Die Einzelfälle werden mehr
Die Diskussionen rund um systematische Steuerhinterziehung, falsch deklarierte Herkunftsangaben und überhöhte Preise in der Gastronomie sind noch gar nicht richtig abgeebbt, da schlägt schon die nächste Bombe ein. Die Probleme gab es wohl nicht erst seit gestern, aber dieser Tage erst kamen sie an die Öffentlichkeit: Ehemalige Lehrlinge eines Tiroler Luxushotels haben sich an die Arbeiterkammer gewandt und von sexistischen, übergriffigen, und rassistischen Vorgängen in dem Betrieb erzählt. Weibliche Lehrlinge seien als „Fotzen“ bezeichnet oder gefragt worden, wie sich „die Konsistenz ihrer Brüste“ anfühle, das Lied „L'amour toujours“ sei mit dem berüchtigten „Ausländer raus“-Refrain gesungen worden (in einem Unternehmen in dem Daumen mal Pi zwei Drittel der Gäste und die Hälfte der Mitarbeiter aus dem Ausland kommen, ein besonderes Glanzstück) und sogar körperliche Attacken seien vorgekommen, um hier nur einige der Vorwürfe wiederzugeben. Dazu passt ein Interview, dass Multigastronomin Hayo Molcho vor rund einem Monat der Tageszeitung „Der Standard“ gegeben hat, in dem sie erklärt hat, sie kenne viele Köche, die „immer noch mit Tellern werfen“. Wenn man dann am nächsten Tag wieder liest, dass die Branche „händeringend“ nach Lehrlingen und Mitarbeitern sucht, könnte man schon ins Grübeln kommen…

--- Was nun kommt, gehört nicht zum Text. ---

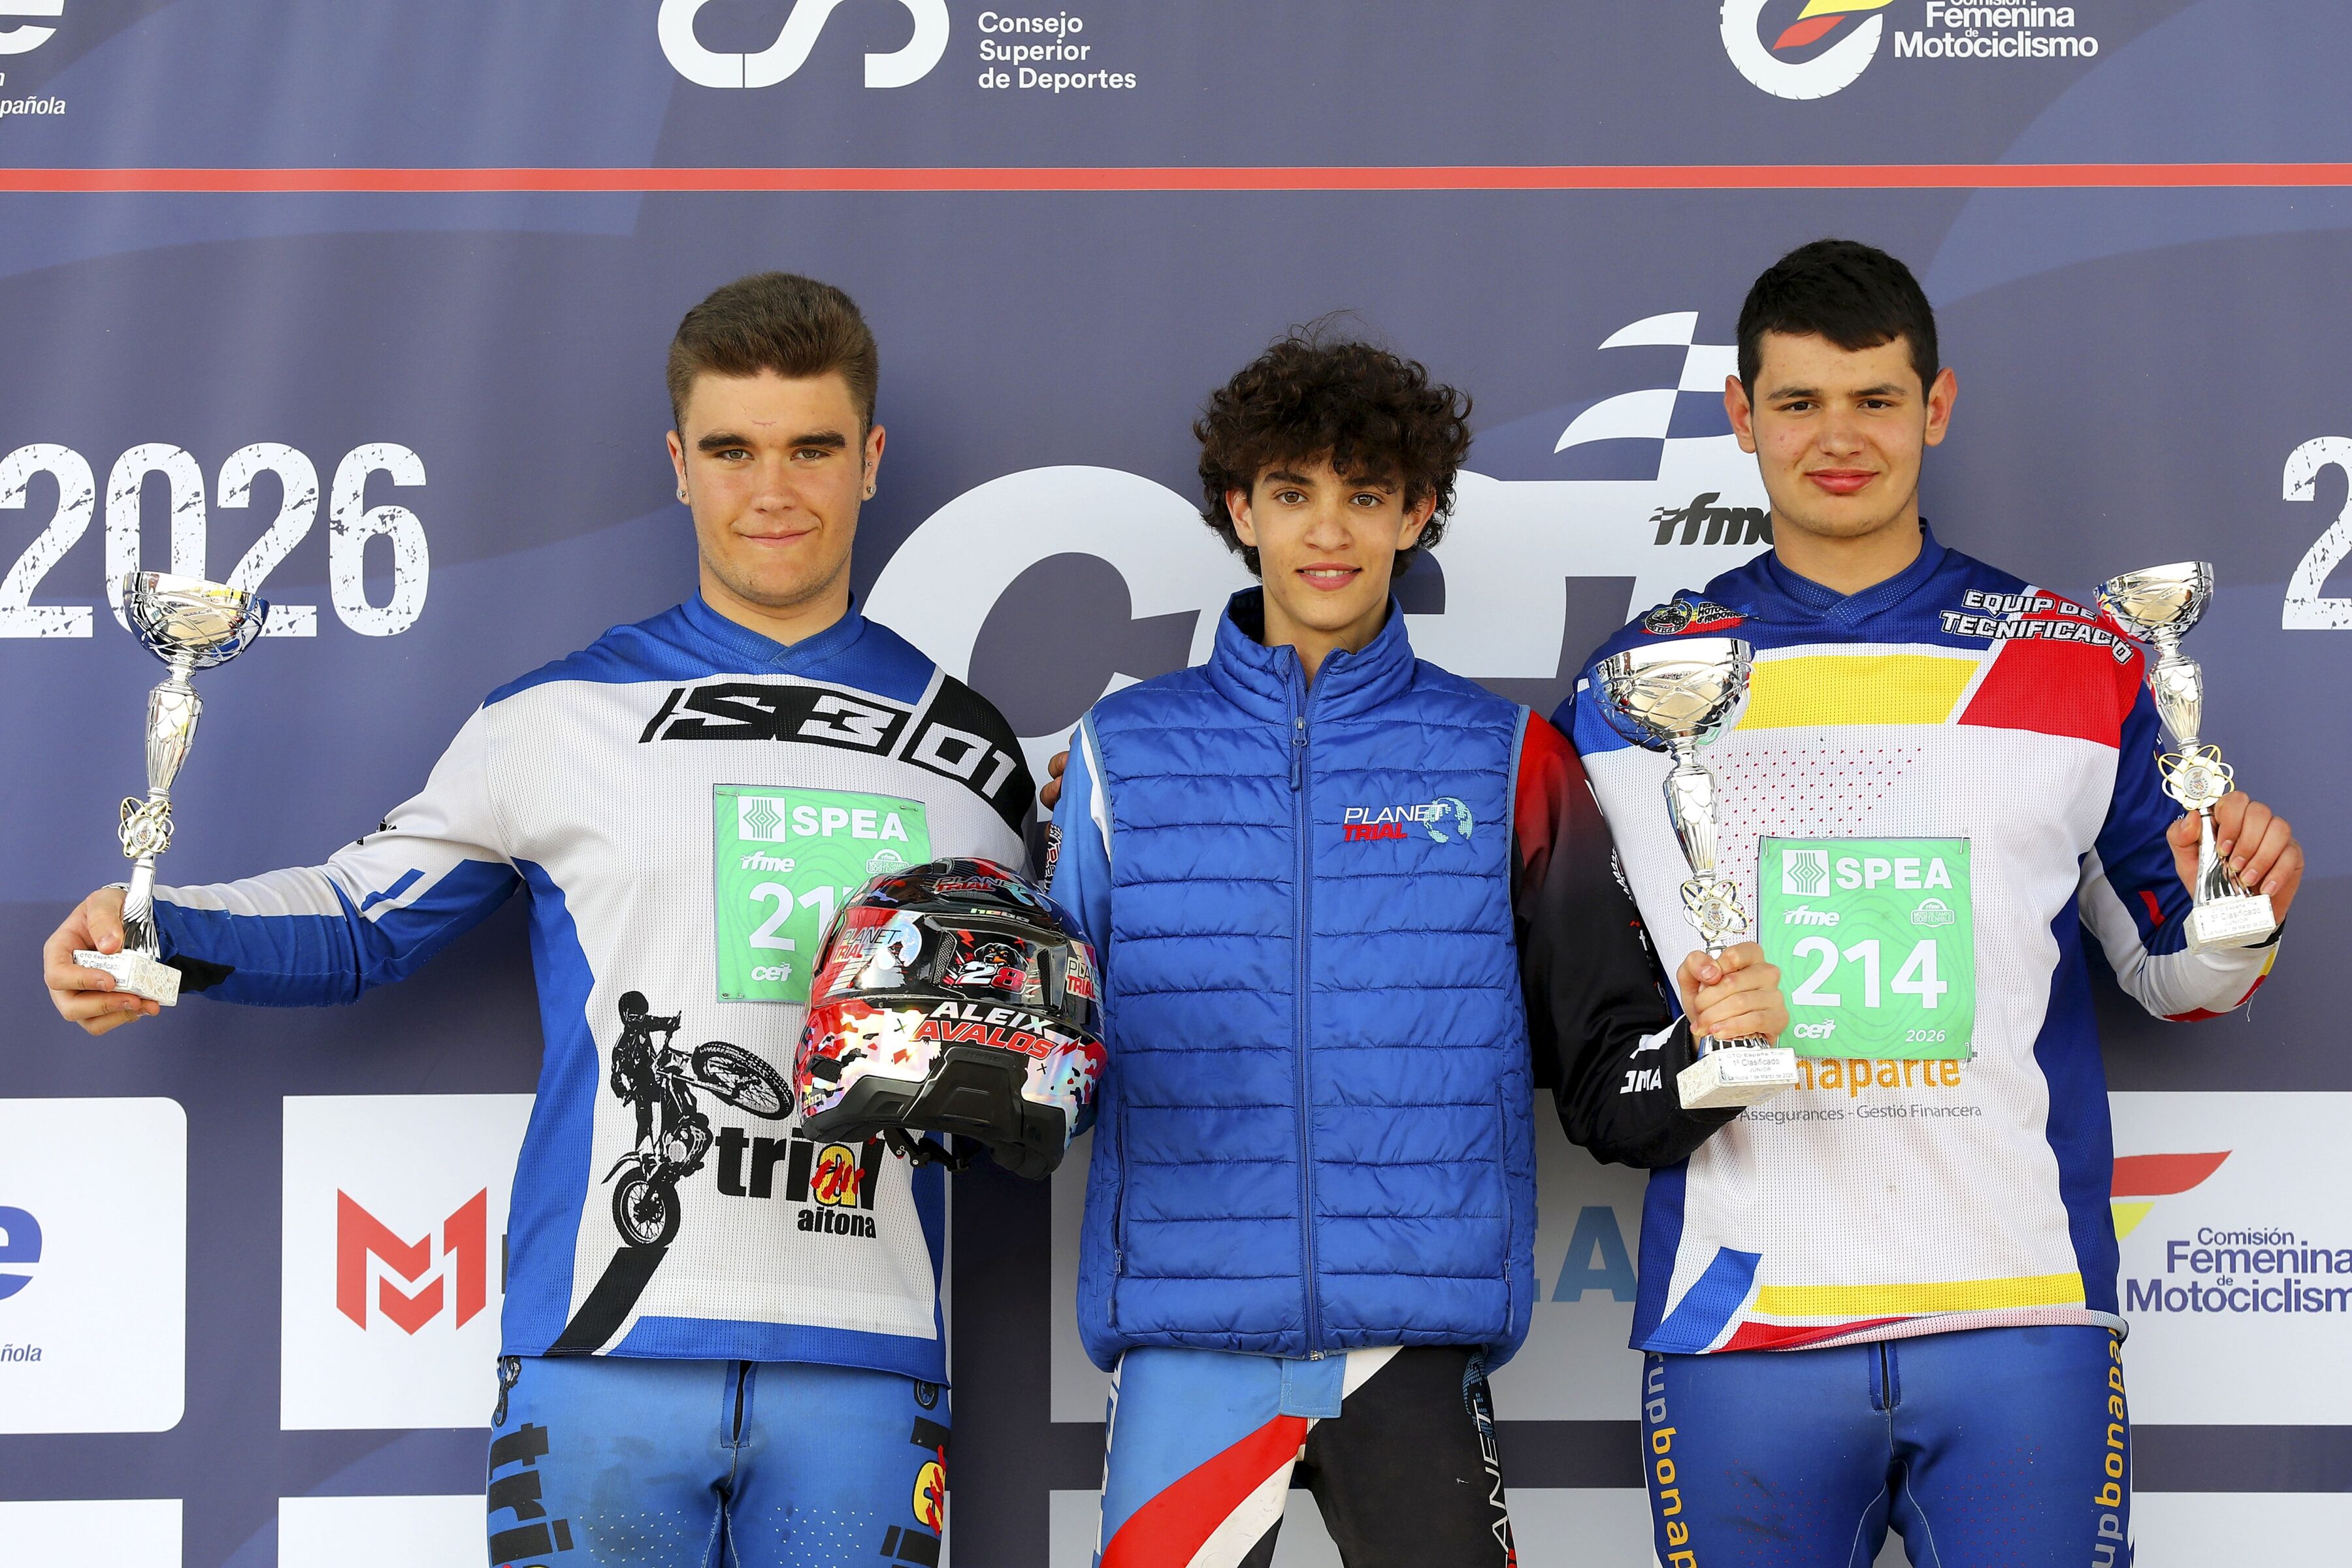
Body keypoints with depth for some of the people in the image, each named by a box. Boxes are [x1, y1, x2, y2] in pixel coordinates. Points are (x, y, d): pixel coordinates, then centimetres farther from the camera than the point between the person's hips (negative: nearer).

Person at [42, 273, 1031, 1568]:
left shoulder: (973, 757, 14)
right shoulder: (557, 722, 8)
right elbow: (366, 916, 11)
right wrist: (159, 940, -5)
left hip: (861, 1364, 2)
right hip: (607, 1347, -1)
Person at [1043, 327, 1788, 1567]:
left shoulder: (1507, 760, 9)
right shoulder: (1125, 753, 9)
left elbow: (1610, 1066, 7)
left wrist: (1707, 1034, -12)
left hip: (1418, 1343, 0)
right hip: (1188, 1339, 0)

Das Problem sind dabei nicht nur die wenigen rabenschwarzen Schafe, die natürlich nur eine winzige Minderheit sind und die es wohl in der einen oder anderen Form in jeder Branche gibt. Das Problem ist zusätzlich, dass es diese Schlagzeilen sind, die es in die Medien schaffen und die daher auf das Image einer ganzen Branche abfärben. Wenn sich heute ein Teenager für eine Ausbildung in der Gastronomie interessiert, hört er nicht von den Betrieben, die ihre Mitarbeiter völlig korrekt bis freundschaftlich behandeln, motivieren, weiterbilden und weit über dem KV bezahlen. Sie lesen nicht von Mitarbeiterquartieren, die jederzeit als 4-Sterne-Apartments durchgehen könnten, inkl. Hobbyraum und Pool. Und sie lesen nicht von einer Branche mit spannenden und vielfältigen Aufgaben, die trotz aller Automatisation und KI-Fortschritte wohl auch in Jahrzehnten noch eine Art Arbeitsplatzgarantie abgeben kann. (Ok, für Rezeptionisten oder Mitarbeiter in der Reservierungsabteilung sieht es vielleicht nicht so rosig aus, aber ohne Köche, Kellner, Sommeliers oder auch Zimmermädchen ist ein Gastronomie- oder Hotelbetrieb in absehbarer Zukunft kaum vorstellbar.) Nein, sie lesen von cholerischen und sexistischen Vorgesetzten, von nicht ausbezahlten Überstunden, von Steuer- und Gästebetrug. Hand aufs Herz: Man kann es niemandem verdenken, der – so er nicht selbst Einblick in die Branche hat und daher weiß, dass in den allermeisten Betrieben zum Glück alles korrekt abläuft – seinem Sohn, oder speziell seiner Tochter aktuell nicht zu einer Lehre im Gastgewerbe rät.
Vielleicht sollte die Wirtschaftskammer als Standesvertretung hier mal tätig werden und eine Imagekampagne über die positiven Seiten eines Jobs in Gastronomie oder Hotellerie starten, mit Testimonials auf Arbeitgeber- und Arbeitnehmerseite. Sonst könnte das Personalproblem in der Branche bald noch größer werden, als es ohnehin schon ist, wenn sich der Nachwuchs angesichts solcher Schlagzeilen beruflich lieber umorientiert. Endlos lässt sich das Saisonnierkontingent nämlich auch nicht aufstocken, zumal in der Gastronomie die meisten Betriebe ja ohnehin auf Ganzjahreskräfte angewiesen sind.